The distraction had at least taken his mind off sex so his erection had subsided enough to allow him to walk down the street.
‘Are you ready?’
She nodded.
‘Sure about this?’
Another emphatic nod.
‘Let’s go.’
It was nine by the time they got to the cemetery and the sun had set but only just, the sky still streaked with pink and purple clouds. Red sky at night, shepherd’s delight. August was a funny month: hot, but the nights were getting longer, and the trees were starting to turn here and there. Summer wasn’t going to last much longer. Josh didn’t want to think about that, though. Didn’t want to think about A levels and university versus apprenticeships and homework and stress from his folks and not seeing Angela. They’d have to abandon their cemetery soon and he couldn’t think where else to go. Keeping the gloom to himself, Josh helped Angela climb the wall, her skirt riding high as she scrambled over. He swung himself up and over, landing on the grass beside her with a thud.
‘Usual place?’
‘Where else?’
The usual place was the far side of the graveyard, away from the houses, in an area that was mainly old gravestones. They were mossy, broken, the inscriptions faded away by years of polluted rain. Long ago, grieving families had planted trees around their loved ones’ graves, and they had grown tangled and unkempt, draped in ivy, climbing roses blossoming on briars that threaded through the branches. Sensibly, the council hadn’t attempted to fix it. The health and safety types had stuck a notice up warning about entry at your own risk and someone had donated a bench to go under the largest tree, and there was a patch of flat ground in front of it that was just right for the rug.

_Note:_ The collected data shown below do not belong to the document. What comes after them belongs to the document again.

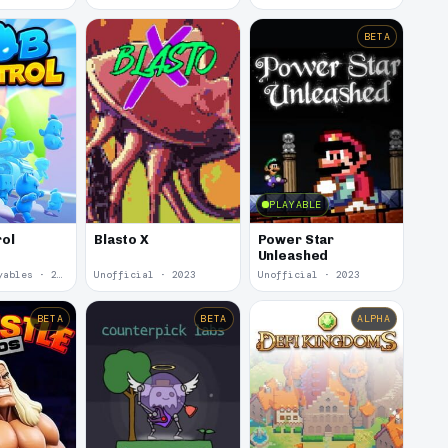
BETA
PLAYABLE
Power Star
ol
Blasto X
Unleashed
Youtube Playables · 2024
Unofficial · 2023
Unofficial · 2023
BETA
BETA
ALPHA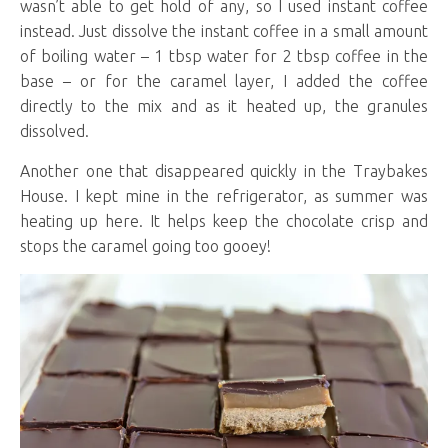
wasn’t able to get hold of any, so I used instant coffee
instead. Just dissolve the instant coffee in a small amount
of boiling water – 1 tbsp water for 2 tbsp coffee in the
base – or for the caramel layer, I added the coffee
directly to the mix and as it heated up, the granules
dissolved.
Another one that disappeared quickly in the Traybakes
House. I kept mine in the refrigerator, as summer was
heating up here. It helps keep the chocolate crisp and
stops the caramel going too gooey!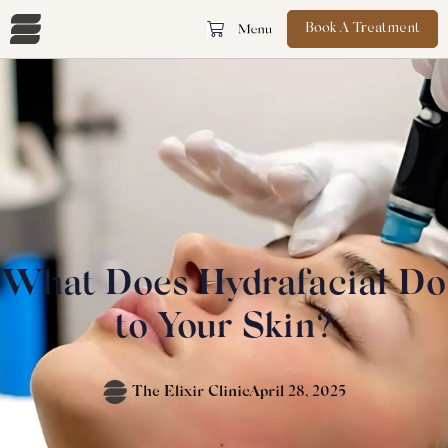
Book A Treatment
What Does Hydrafacial Do
to Your Skin?
The Elixir Clinic
April 28, 2025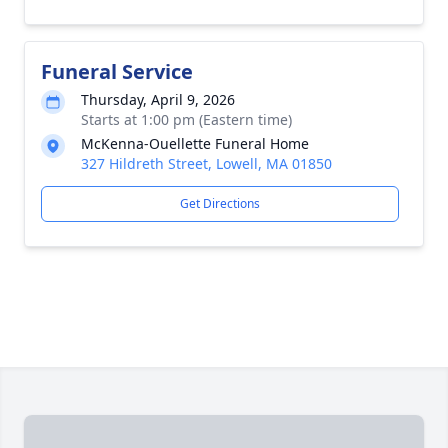
Funeral Service
Thursday, April 9, 2026
Starts at 1:00 pm (Eastern time)
McKenna-Ouellette Funeral Home
327 Hildreth Street, Lowell, MA 01850
Get Directions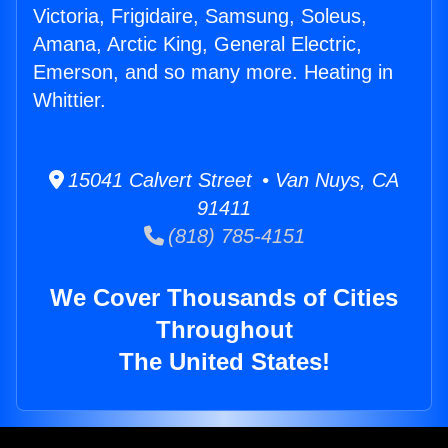
Victoria, Frigidaire, Samsung, Soleus,
Amana, Arctic King, General Electric,
Emerson, and so many more. Heating in
Whittier.
15041 Calvert Street • Van Nuys, CA
91411
(818) 785-4151
We Cover Thousands of Cities
Throughout
The United States!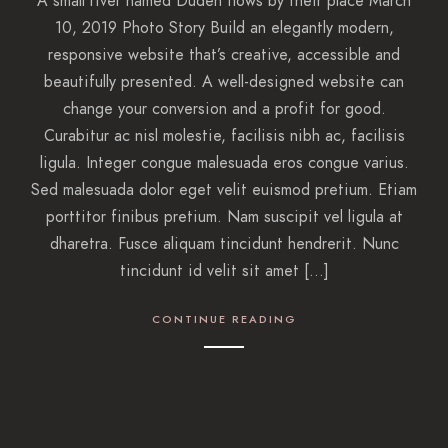
A small river named Duden flows by their place March
10, 2019 Photo Story Build an elegantly modern,
responsive website that’s creative, accessible and
beautifully presented. A well-designed website can
change your conversion and a profit for good.
Curabitur ac nisl molestie, facilisis nibh ac, facilisis
ligula. Integer congue malesuada eros congue varius.
Sed malesuada dolor eget velit euismod pretium. Etiam
porttitor finibus pretium. Nam suscipit vel ligula at
dharetra. Fusce aliquam tincidunt hendrerit. Nunc
tincidunt id velit sit amet […]
CONTINUE READING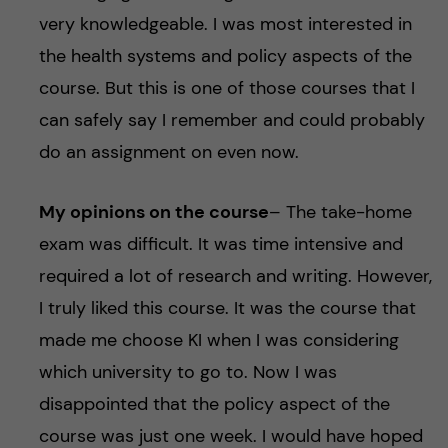
very knowledgeable. I was most interested in
the health systems and policy aspects of the
course. But this is one of those courses that I
can safely say I remember and could probably
do an assignment on even now.
My opinions on the course
– The take-home
exam was difficult. It was time intensive and
required a lot of research and writing. However,
I truly liked this course. It was the course that
made me choose KI when I was considering
which university to go to. Now I was
disappointed that the policy aspect of the
course was just one week. I would have hoped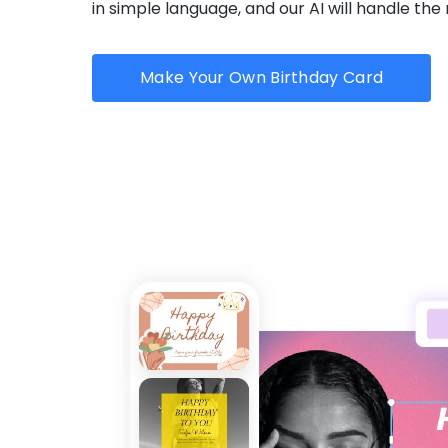
in simple language, and our AI will handle the 
Make Your Own Birthday Card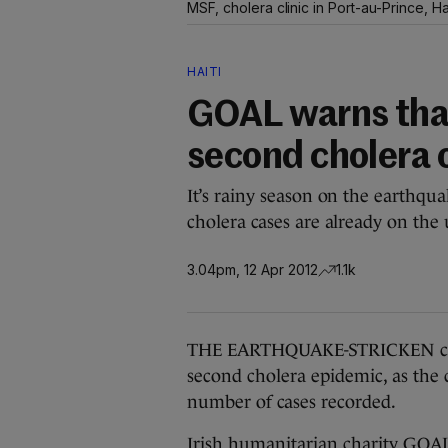
MSF, cholera clinic in Port-au-Prince, Ha
HAITI
GOAL warns that
second cholera 
It’s rainy season on the earthqua
cholera cases are already on the 
3.04pm, 12 Apr 2012
1.1k
THE EARTHQUAKE-STRICKEN count
second cholera epidemic, as the c
number of cases recorded.
Irish humanitarian charity GOAL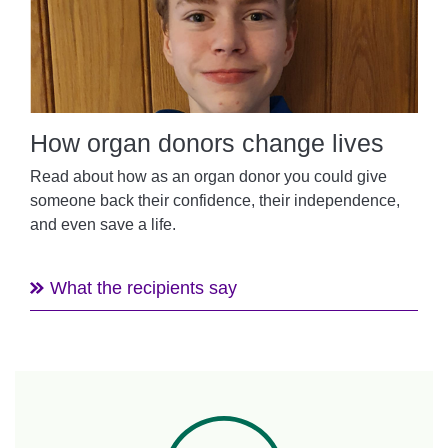
How organ donors change lives
Read about how as an organ donor you could give
someone back their confidence, their independence,
and even save a life.
What the recipients say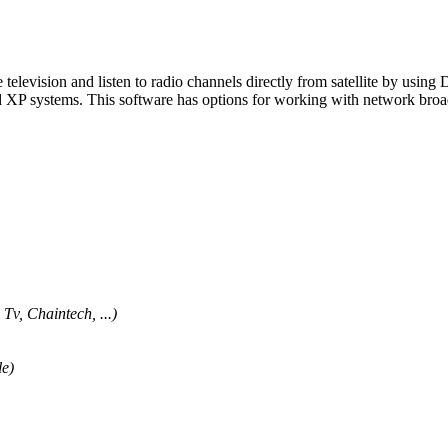
te television and listen to radio channels directly from satellite by usi
 systems. This software has options for working with network broadca
v, Chaintech, ...)
le)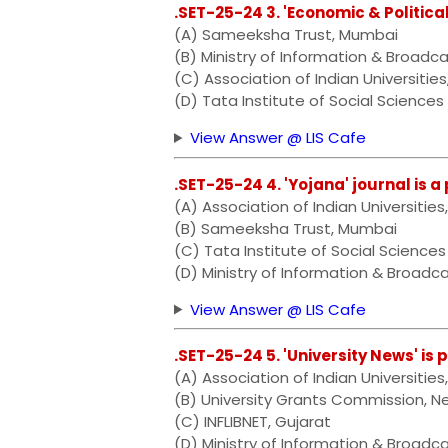
.SET-25-24 3. 'Economic & Politica
(A) Sameeksha Trust, Mumbai
(B) Ministry of Information & Broadca
(C) Association of Indian Universities
(D) Tata Institute of Social Sciences
View Answer @ LIS Cafe
.SET-25-24 4. 'Yojana' journal is a
(A) Association of Indian Universities
(B) Sameeksha Trust, Mumbai
(C) Tata Institute of Social Sciences
(D) Ministry of Information & Broadca
View Answer @ LIS Cafe
.SET-25-24 5. 'University News' is 
(A) Association of Indian Universities
(B) University Grants Commission, N
(C) INFLIBNET, Gujarat
(D) Ministry of Information & Broadc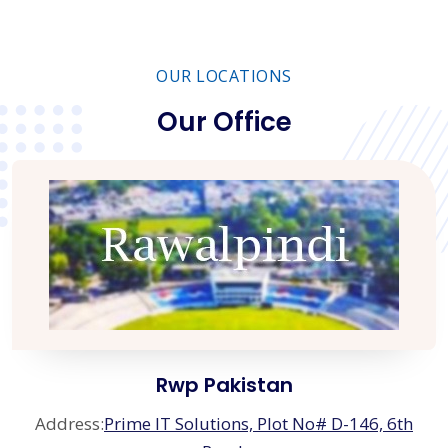
OUR LOCATIONS
Our Office
Rwp Pakistan
Address:
Prime IT Solutions, Plot No# D-146, 6th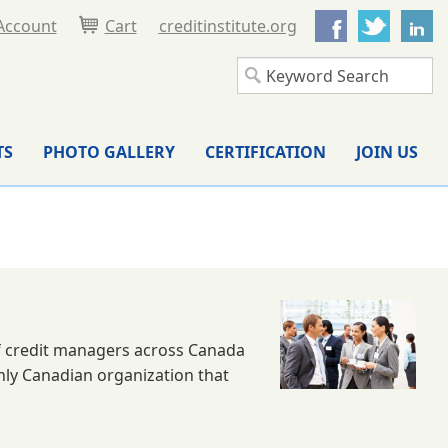
Facebook
Twitter
L
Account
Cart
creditinstitute.org
TS
PHOTO GALLERY
CERTIFICATION
JOIN US
 of credit managers across Canada
only Canadian organization that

It didn’t feel like they were in a graveyard, there.
The hardest part was getting across the graveyard in the gathering dusk. Josh had eyes like a cat and didn’t mind it, but Angela often stumbled. They had to go fast in case anyone saw them. He didn’t fancy explaining what they were doing to a nosy groundsman, or a neighbour, or even the police. This time, t
hey made it without difficulty, though his heart was thudding in his chest like a heavy bass beat.
That would be excitement, a detached part of his brain observed. He looked at Angela, whose chest was rising and falling rapidly, and grinned at her.
‘So here we are.’
‘Yeah.’
‘Drink?’
‘Yeah.’ She smiled, sliding the bag off his shoulder and unzipping it, taking out the rug and unfolding it.
She was complicit in her own downfall.
She was happy.
Later, much later, and the sky had darkened to a brilliant blue that was as clear as glass. Angela’s knickers were on the ground beside them, her top pushed up, her skirt around her waist. She smiled up at him, her eyes hazy with lust and alcohol, and let her knees fall apart.
‘Do it.’
‘Ange.’ He was breathing hard.
‘Go on.’ She propped herself up on one elbow and ran a hand up his chest to stroke his face, then down again to his cock. ‘I want you in me.’